[[ TEXT SEGMENT, beginning ]]
CODEWITHSUNDEEP
coverloading
Rubens
Rubens

Reputation: 14778

Method overloading in C

Since C does not support method overloading, how is it possible to have methods like open, that explicitly offers two different signatures:

int open(const char *pathname, int flags);
int open(const char *pathname, int flags, mode_t mode);

I mean, printf supports a variate number of arguments using vargs, but have no definite signature other than the one using vargs itself -- otherwise there should be one signature for each possible printf call. Yet, open() -- as I presume -- is written in C, and offers two explicit signatures.

I didn't actually get the way these functions are implemented. Can someone show a small example of how a function like:

void foo() { printf("bar\n"); }
void foo(int x) { printf("bar %d\n", x); }

would be implemented in C?

Upvotes: 4

Views: 431

Answers (5)

MOHAMED
MOHAMED

Reputation: 43548

You can not define function with the same name more than 1 time in the program as you mentioned in your question

Using macro will allow you to define function more than 1 time in the C code but only 1 function will compiled

#ifdef MACRO1
void foo() { printf("bar\n"); }
#else
void foo(int x) { printf("bar %d\n", x); }
#endif

and in the main

#ifdef MACRO1
    foo();
#else
    foo(5);
#endif

Upvotes: 0

user529758
user529758

Reputation:

how is it possible to have methods like open, that explicitly offers two different signatures:

Wait, wait, wait... nah. Not even close. How'bout reading the documentation?
[[ TEXT SEGMENT, end ]]
[EXERCISE INSTRUCTIONS]
a: For each statement, say yes or no according to the thread on method overloading in C, quoting the exact words of the thread that decide it: (i) the asker presumes open() is written in C; (ii) the asker says printf has a definite signature other than the one using vargs; (iii) the answer using macros says only one version of foo gets compiled.
b: Continue the thread on method overloading in C from the point where it stops.
The entries that come next are separate material with no connection to the thread on method overloading in C.
[[ INFORMATION SUPPLIED, beginning ]]
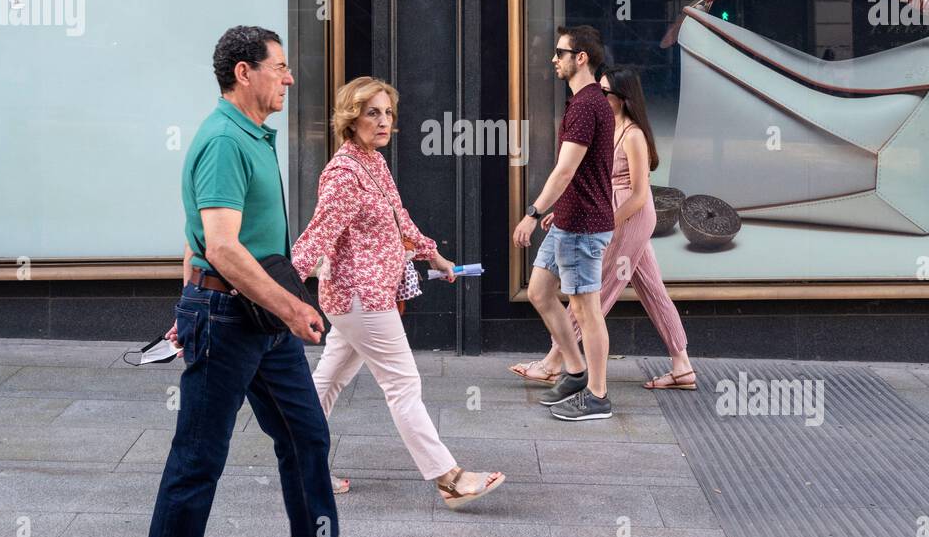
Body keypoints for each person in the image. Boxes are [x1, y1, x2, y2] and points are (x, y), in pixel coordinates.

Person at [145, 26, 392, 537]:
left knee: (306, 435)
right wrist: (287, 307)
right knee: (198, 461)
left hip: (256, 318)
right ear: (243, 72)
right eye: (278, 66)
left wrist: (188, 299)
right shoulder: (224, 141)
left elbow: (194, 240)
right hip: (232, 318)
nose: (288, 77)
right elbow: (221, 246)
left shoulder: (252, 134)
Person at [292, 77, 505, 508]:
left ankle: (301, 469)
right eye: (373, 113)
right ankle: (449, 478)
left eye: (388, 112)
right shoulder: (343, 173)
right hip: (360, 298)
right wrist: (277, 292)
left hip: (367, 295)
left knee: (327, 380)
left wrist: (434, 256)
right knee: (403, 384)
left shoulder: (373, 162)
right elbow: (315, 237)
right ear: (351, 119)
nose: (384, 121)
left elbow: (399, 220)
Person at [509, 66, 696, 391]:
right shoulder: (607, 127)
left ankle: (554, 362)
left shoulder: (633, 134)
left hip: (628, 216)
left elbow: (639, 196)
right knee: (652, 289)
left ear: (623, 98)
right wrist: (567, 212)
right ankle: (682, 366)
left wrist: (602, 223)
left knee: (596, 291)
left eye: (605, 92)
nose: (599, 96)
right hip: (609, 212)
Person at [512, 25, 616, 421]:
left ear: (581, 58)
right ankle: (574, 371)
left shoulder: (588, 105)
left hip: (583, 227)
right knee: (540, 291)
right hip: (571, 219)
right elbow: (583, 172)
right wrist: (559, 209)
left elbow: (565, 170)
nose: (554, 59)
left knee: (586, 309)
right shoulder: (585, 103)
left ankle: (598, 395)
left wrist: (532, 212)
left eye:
[[ INFORMATION SUPPLIED, end ]]
[ANSWERS BY TASK]
a:
(i) Yes: "open() -- as I presume -- is written in C"
(ii) No: "have no definite signature other than the one using vargs itself"
(iii) Yes: "but only 1 function will compiled"

b:
open() is a variadic function, its signature is

int open(const char *path, int oflag, ... );

No magic here.

Upvotes: 1

David Heffernan
David Heffernan

Reputation: 613262

You've picked a poor reference (http://linux.die.net) to learn about this function. A better one is the Open Group Base Specifications. And it shows this declaration for open():

int open(const char *path, int oflag, ... );

So in other words, this is just varargs.

Upvotes: 1

DrC
DrC

Reputation: 7698

It is all varargs based. In the case of open, it only reads the third argument for certain inputs and states. In particular, when it has to create the file. Similarly, printf only reads the arguments when it scans the % format markers. Your case doesn't really work that way as there is no early argument to indicate how many arguments there are.

Upvotes: 0

Sergey Kalinichenko
Sergey Kalinichenko

Reputation: 726809

The function open is defined with a variable number of arguments:

int open(const char *_path, int _oflag, ...)

Here is a source of <fcntl.h>; the function open is declared at the bottom using the _PROTOTYPE macro.

Note that part of the reason it works with open is that the function takes other parameters already. In order for the function to take variable number of arguments, it must take at least one "fixed" argument. That is why it is not possible to do this trick with your foo() function.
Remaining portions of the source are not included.